> _Task_
For this exercise, copy exactly the lines below from the one with "un fusil no es actual ni Álvaro" through the one with "рост составил 13,5 раза." and leave out the pictures.

======== Data

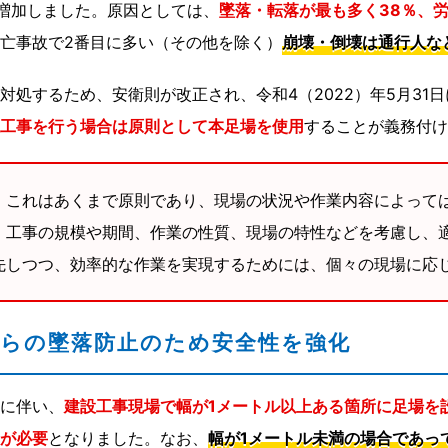
6％増加しました。原因としては、
墜落・転落が最も多く38％、
亡事故で2番目に多い（その他を除く）
崩壊・倒壊は通行人な
対処するため、安衛則が改正され、令和4（2022）年5月31
工事を行う場合は原則として本足場を使用
することが義務付け
、これはあくまで原則であり、現場の状況や作業内容によって
。工事の規模や期間、作業の性質、現場の特性などを考慮し、
先しつつ、効率的な作業を実現するためには、個々の現場に応
からの墜落防止のため安全性を強化
に伴い、
建設工事現場で幅が1メートル以上ある箇所に足場を
が必要
となりました。なお、
幅が1メートル未満の場合であっ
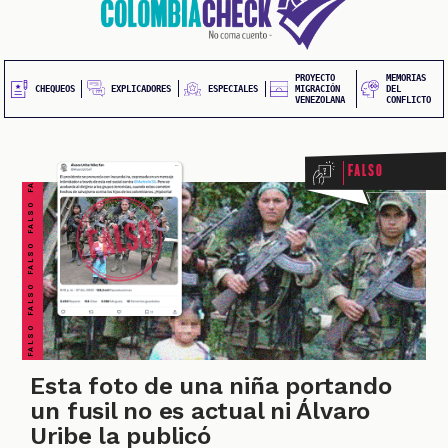
al
2
contenido
principal
PROYECTO
MEMORIAS
UEOS
FALSO FALSO FALSO FALSO FALSO FALSO FALSO
EXPLICADORES
CHEQUEOS
ESPECIALES
MIGRACIÓN
DEL
VENEZOLANA
CONFLICTO
Falso
ONES
Esta foto de una niña portando
un fusil no es actual ni Álvaro
Uribe la publicó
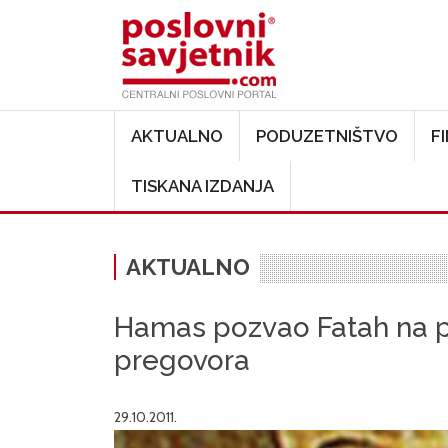
Main navigation
AKTUALNO
PODUZETNIŠTVO
F
TISKANA IZDANJA
AKTUALNO
Hamas pozvao Fatah na p
pregovora
29.10.2011.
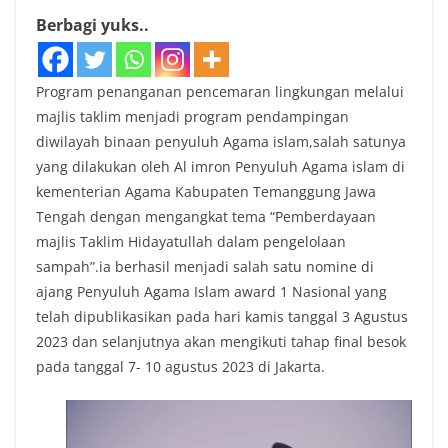
Berbagi yuks..
Program penanganan pencemaran lingkungan melalui
majlis taklim menjadi program pendampingan
diwilayah binaan penyuluh Agama islam,salah satunya
yang dilakukan oleh Al imron Penyuluh Agama islam di
kementerian Agama Kabupaten Temanggung Jawa
Tengah dengan mengangkat tema “Pemberdayaan
majlis Taklim Hidayatullah dalam pengelolaan
sampah”.ia berhasil menjadi salah satu nomine di
ajang Penyuluh Agama Islam award 1 Nasional yang
telah dipublikasikan pada hari kamis tanggal 3 Agustus
2023 dan selanjutnya akan mengikuti tahap final besok
pada tanggal 7- 10 agustus 2023 di Jakarta.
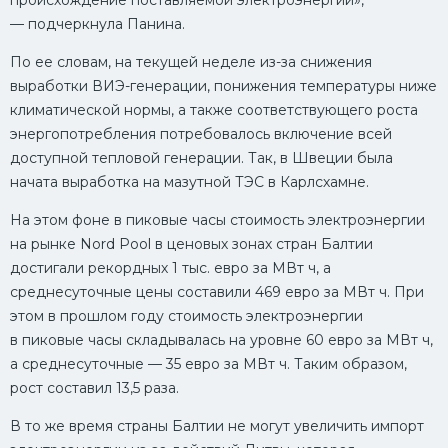
происхождение поставляемой электроэнергии»,
— подчеркнула Панина.
По ее словам, на текущей неделе из-за снижения
выработки ВИЭ-генерации, понижения температуры ниже
климатической нормы, а также соответствующего роста
энергопотребления потребовалось включение всей
доступной тепловой генерации. Так, в Швеции была
начата выработка на мазутной ТЭС в Карлсхамне.
На этом фоне в пиковые часы стоимость электроэнергии
на рынке Nord Pool в ценовых зонах стран Балтии
достигали рекордных 1 тыс. евро за МВт ч, а
среднесуточные цены составили 469 евро за МВт ч. При
этом в прошлом году стоимость электроэнергии
в пиковые часы складывалась на уровне 60 евро за МВт ч,
а среднесуточные — 35 евро за МВт ч. Таким образом,
рост составил 13,5 раза.
В то же время страны Балтии не могут увеличить импорт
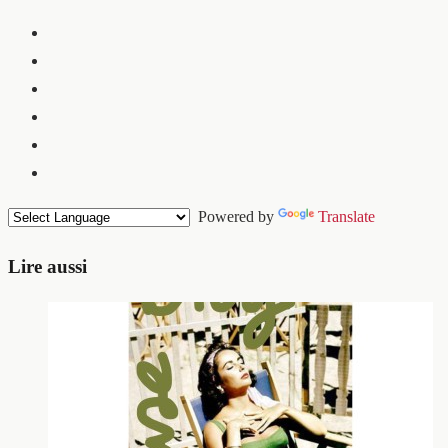
Powered by
Translate
Lire aussi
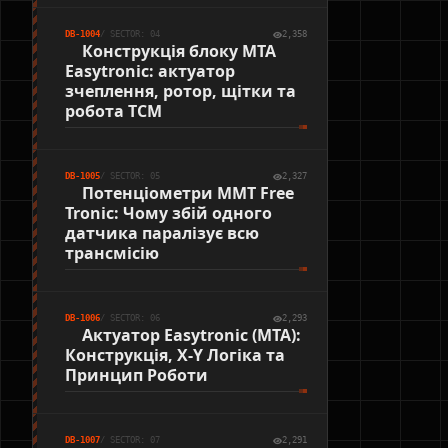
DB-1004
/ SECTOR: 04
2,358
Конструкція блоку MTA
Easytronic: актуатор
зчеплення, ротор, щітки та
робота TCM
DB-1005
/ SECTOR: 05
2,327
Потенціометри MMT Free
Tronic: Чому збій одного
датчика паралізує всю
трансмісію
DB-1006
/ SECTOR: 06
2,293
Актуатор Easytronic (MTA):
Конструкція, X-Y Логіка та
Принцип Роботи
DB-1007
/ SECTOR: 07
2,291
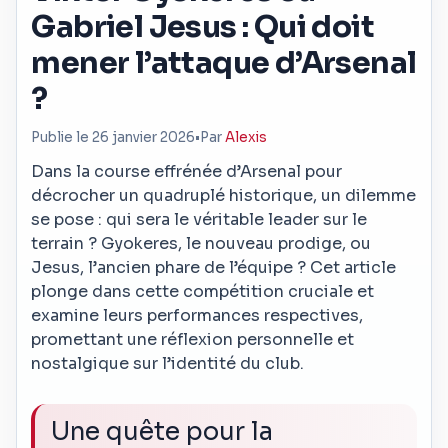
Gabriel Jesus : Qui doit
mener l’attaque d’Arsenal
?
Publie le 26 janvier 2026
•
Par
Alexis
Dans la course effrénée d’Arsenal pour
décrocher un quadruplé historique, un dilemme
se pose : qui sera le véritable leader sur le
terrain ? Gyokeres, le nouveau prodige, ou
Jesus, l’ancien phare de l’équipe ? Cet article
plonge dans cette compétition cruciale et
examine leurs performances respectives,
promettant une réflexion personnelle et
nostalgique sur l’identité du club.
Une quête pour la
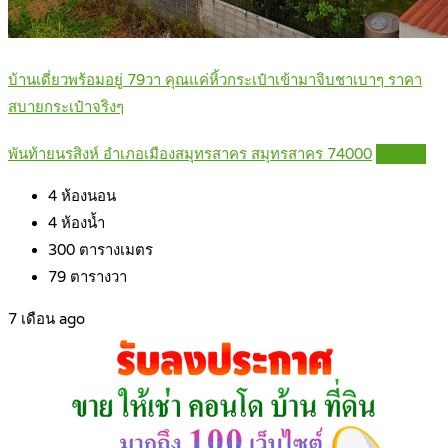
บ้านเดี่ยวพร้อมอยู่ 79วา คุณแค่หิ้วกระเป๋าเข้ามาจิบชาเบาๆ ราคา
สบายกระเป๋าจริงๆ
พันท้ายนรสิงห์ อำเภอเมืองสมุทรสาคร สมุทรสาคร 74000
Details
4
ห้องนอน
4
ห้องน้ำ
300
ตารางเมตร
79
ตารางวา
7 เดือน ago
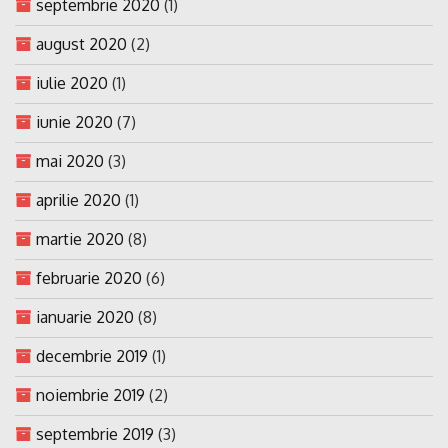
septembrie 2020
(1)
august 2020
(2)
iulie 2020
(1)
iunie 2020
(7)
mai 2020
(3)
aprilie 2020
(1)
martie 2020
(8)
februarie 2020
(6)
ianuarie 2020
(8)
decembrie 2019
(1)
noiembrie 2019
(2)
septembrie 2019
(3)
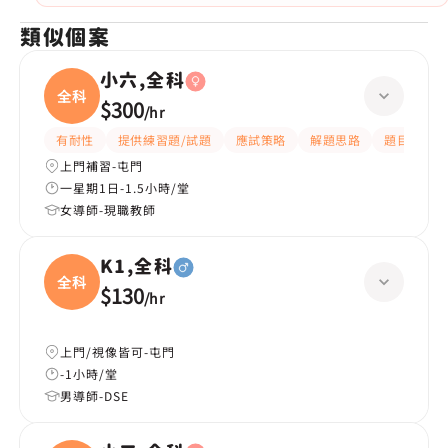
類似個案
小六,全科
全科
$300
/
hr
有耐性
提供練習題/試題
應試策略
解題思路
題目講解
上門補習-屯門
一星期1日-1.5小時/堂
女導師-現職教師
K1,全科
全科
$130
/
hr
上門/視像皆可-屯門
-1小時/堂
男導師-DSE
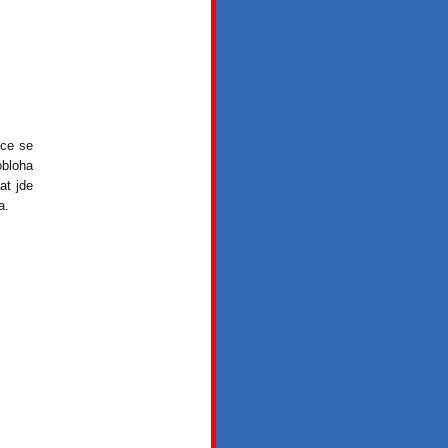
hce se
obloha
at jde
a.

================

> _Solution to the problem_
un fusil no es actual ni Álvaro
Uribe la publicó
Main navigation
AKTUALNO
PODUZETNIŠTVO
F
TISKANA IZDANJA
AKTUALNO
Hamas pozvao Fatah na p
pregovora
29.10.2011.
Berbagi yuks..
Program penanganan pencemaran lingkungan melalui
majlis taklim menjadi program pendampingan
diwilayah binaan penyuluh Agama islam,salah satunya
yang dilakukan oleh Al imron Penyuluh Agama islam di
kementerian Agama Kabupaten Temanggung Jawa
Tengah dengan mengangkat tema “Pemberdayaan
majlis Taklim Hidayatullah dalam pengelolaan
sampah”.ia berhasil menjadi salah satu nomine di
ajang Penyuluh Agama Islam award 1 Nasional yang
telah dipublikasikan pada hari kamis tanggal 3 Agustus
2023 dan selanjutnya akan mengikuti tahap final besok
pada tanggal 7- 10 agustus 2023 di Jakarta.
происхождение поставляемой электроэнергии»,
— подчеркнула Панина.
По ее словам, на текущей неделе из-за снижения
выработки ВИЭ-генерации, понижения температуры ниже
климатической нормы, а также соответствующего роста
энергопотребления потребовалось включение всей
доступной тепловой генерации. Так, в Швеции была
начата выработка на мазутной ТЭС в Карлсхамне.
На этом фоне в пиковые часы стоимость электроэнергии
на рынке Nord Pool в ценовых зонах стран Балтии
достигали рекордных 1 тыс. евро за МВт ч, а
среднесуточные цены составили 469 евро за МВт ч. При
этом в прошлом году стоимость электроэнергии
в пиковые часы складывалась на уровне 60 евро за МВт ч,
а среднесуточные — 35 евро за МВт ч. Таким образом,
рост составил 13,5 раза.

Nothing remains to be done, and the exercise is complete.